Pigeon Whistles

Many years ago I watched movies set in Beijing intrigued to what sounded like faint, distant whistles as hawkers sold their wares in old winding alleyways. I only learnt later that these faint sounds were pigeons with whistles attached to their tails. As a child, the scholar Wang Shixiang raised crickets, trained falcons to catch rabbits and dogs to catch badgers. He especially loved pigeons because it was a pastime he could pursue all year long, not restricted by the change of seasons. Wang bought hundreds of gourds on which he engraved designs with a hot needle and also engraved designs on pigeon whistles.

The earliest textual sources on pigeon whistles (geshao) are found in the standard history of the Song where they were used in military operations. During a military campaign in the northern Song to quash the kingdom of Western Xia in the northwest, pigeons with whistles attached to their tails ultimately guided Xia troops to surround and annihilate the Song general and his army. The pigeons were released from large silver-guilded lacquer boxes found along a roadside by the Song general's commander-in-chief Ren Fu.

Pigeon whistles became widespread by the southern Song dynasty (1127-1278 A.D.), but it is not until the late Qing that we find detailed accounts of pigeon whistles in the imperial capital. In the Yanjing Suishiji by Fucha Dunchong, written during the reign of the Emperor Guangxu (1875-1904), it is recorded: 'When it is time to release pigeons from captivity, bamboo whistles must be attached to their tails. These whistles are called gourd or hulu (gourd) or shaozi. The sweet, melodious sounds permeate the heavens when the pigeons encircle the sky and make you feel happy and content.' Foreign observers also wrote on the subject. An article 'Chinese Pigeon Whistles' appeared in National Geographic in June 1913 and H.P. Hoose published his book Peking Pigeons and Pigeon Flutes in 1938.

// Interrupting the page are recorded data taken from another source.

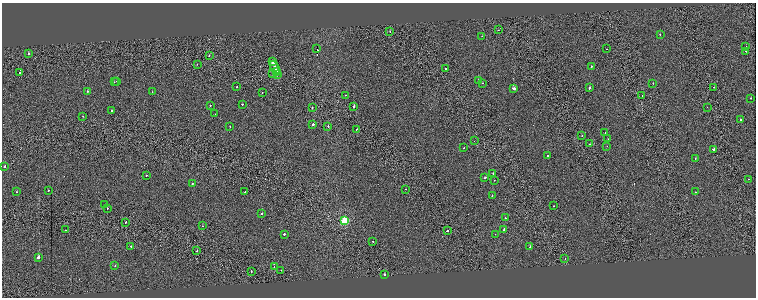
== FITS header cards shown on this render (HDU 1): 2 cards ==
NAXIS1  =                 1508
NAXIS2  =                  591

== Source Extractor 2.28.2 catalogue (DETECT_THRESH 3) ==
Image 1508 x 591 px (HDU 1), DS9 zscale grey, zoomed out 1/2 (1 PNG px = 2 x 2 image px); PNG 758 x 300 px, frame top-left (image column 1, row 590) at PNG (2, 3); each listed source drawn as its Kron ellipse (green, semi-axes under 4 px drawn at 4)
Background 0.00253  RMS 0.099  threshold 0.296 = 3 sigma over >= 5 px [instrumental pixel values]
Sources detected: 101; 7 cannot appear on this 1/2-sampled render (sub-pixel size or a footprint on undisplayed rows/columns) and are neither listed nor drawn; the other 94 listed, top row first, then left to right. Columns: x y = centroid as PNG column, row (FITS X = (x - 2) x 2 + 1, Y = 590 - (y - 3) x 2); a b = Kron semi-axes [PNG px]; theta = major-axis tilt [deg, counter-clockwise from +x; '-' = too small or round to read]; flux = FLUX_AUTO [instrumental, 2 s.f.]
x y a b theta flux
498 30 2 1 - 26
390 31 2 1 - 44
660 35 2 2 - 50
482 36 2 1 - 37
746 47 2 1 - 51
317 49 2 1 - 24000
606 49 2 2 - 49
746 51 2 2 - 66
28 54 2 2 - 68
209 55 2 1 - 52
272 62 3 2 - 290
197 64 2 1 - 34
591 67 2 2 - 60
275 68 7 2 -67 980
445 68 2 1 - 40
277 71 2 1 - 280
20 73 2 2 - 140
272 73 2 1 - 50
278 74 2 1 - 77
478 80 2 2 - 120
116 81 2 2 - 27
114 82 2 2 - 26
483 83 2 2 - 22
653 83 2 2 - 38
237 87 2 2 - 42
714 87 2 1 - 70
514 88 3 2 - 300
589 88 2 2 - 190
87 91 2 2 - 72
152 92 2 1 - 35
262 92 2 1 - 68
345 95 2 1 - 50
642 95 2 1 - 46
751 98 2 1 - 88
242 104 2 2 - 160
210 105 2 1 - 61
354 107 2 2 - 370
707 107 2 1 - 28
312 108 2 2 - 100
112 111 2 2 - 53
215 114 2 1 - 15
83 116 2 1 - 27
741 119 2 2 - 28
313 124 2 2 - 230
230 126 2 1 - 39
328 126 2 2 - 74
357 130 2 1 - 71
605 133 2 2 - 77
582 136 2 2 - 44
608 139 2 1 - 20
474 141 2 1 - 8.8
589 144 2 1 - 80
607 146 2 2 - 30
464 148 2 2 - 41
713 149 2 2 - 140
548 156 2 2 - 63
695 159 2 2 - 20
5 166 2 2 - 150
493 173 2 1 - 32
146 175 2 2 - 40
485 178 3 2 - 83
749 179 2 1 - 52
494 180 2 1 - 21
192 184 2 2 - 30
406 189 2 2 - 40
48 190 2 2 - 72
16 192 2 2 - 56
245 192 2 1 - 31
695 192 2 1 - 29
492 196 2 2 - 110
105 204 2 1 - 32
554 206 2 2 - 44
107 208 2 1 - 60
261 214 2 2 - 280
505 218 2 2 - 81
345 221 4 3 - 1200
126 222 2 2 - 110
202 226 2 2 - 63
504 229 3 2 - 120
66 230 2 2 - 72
447 231 2 2 - 90
284 234 2 2 - 120
495 234 2 2 - 24
373 241 2 1 - 83
131 246 2 1 - 44
530 247 2 2 - 58
197 250 2 1 - 64
39 257 2 2 - 2200
565 258 2 1 - 49
115 266 2 2 - 40
274 267 2 1 - 520
281 270 2 1 - 36
251 271 2 2 - 81
384 274 2 2 - 230
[7 sub-pixel or undisplayed-footprint detections neither listed nor drawn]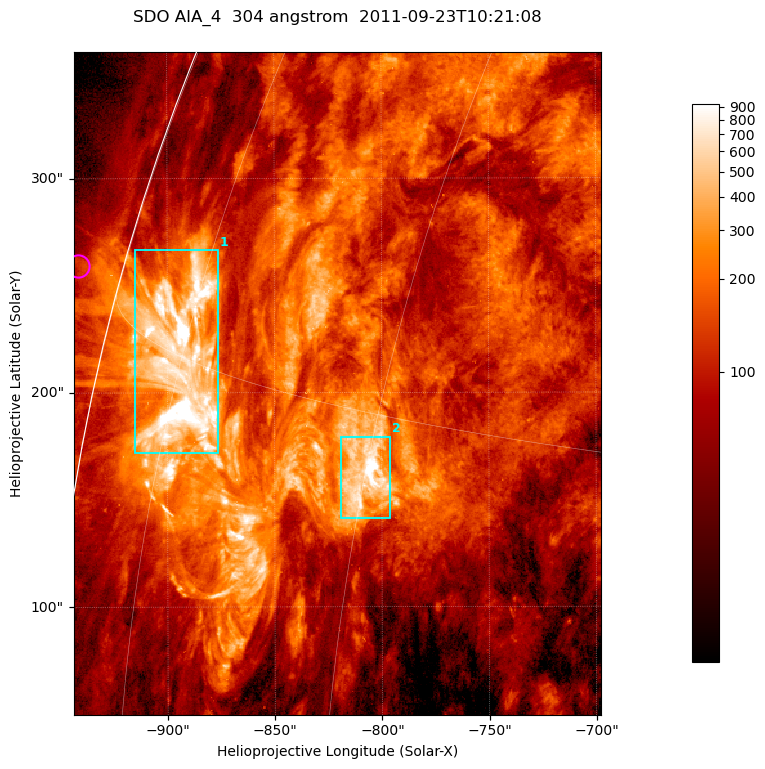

There are two distinct types of whistles: those consisting of bamboo tubes placed side by side and tubes attached to a gourd. The bamboo tubular whistles have two, three or five tubes arranged in a row of ascending height. Some of these bamboo tubular whistles are also raised on a platform. They are extremely light, each weighing only a few grams and are tied to the tails of young pigeons (pigeons usually have twelve quills in their tails) with fine copper wire or good quality cotton or silk thread. In Beijing slang this is referred to as 'sewing on the tail' (feng shaoyi). When the pigeons fly in a flock (either long distance flights referred to as 'straight flying' (zou tangzi), or flocks flying in circles above residential apartments and houses, referred to as 'encircling the flock' (feipan), wind flows through the apertures tuned to various pitches. 'As the flock soar and swoop, they meet the wind's resistance at different angles, and thus produce pitches that distinctly change in tone and volume.' One of the most well-known collectors of pigeon whistles, Wang Xixian (1899-1986), owned a pair of gourds with three-partitioned slits that could produce the shang, gong and jiao pitches from the left, centre and right chambers respectively.

Raising pigeons and attaching whistles to their tails is not the kind of hobby or pastime that readily comes to mind, but it's certainly a hobby that is pursued and cultivated with a passion among many elderly men in the capital and reminds us that hobbies, customs and habits accumulated in daily life are perhaps the last to vanish by the trends of change.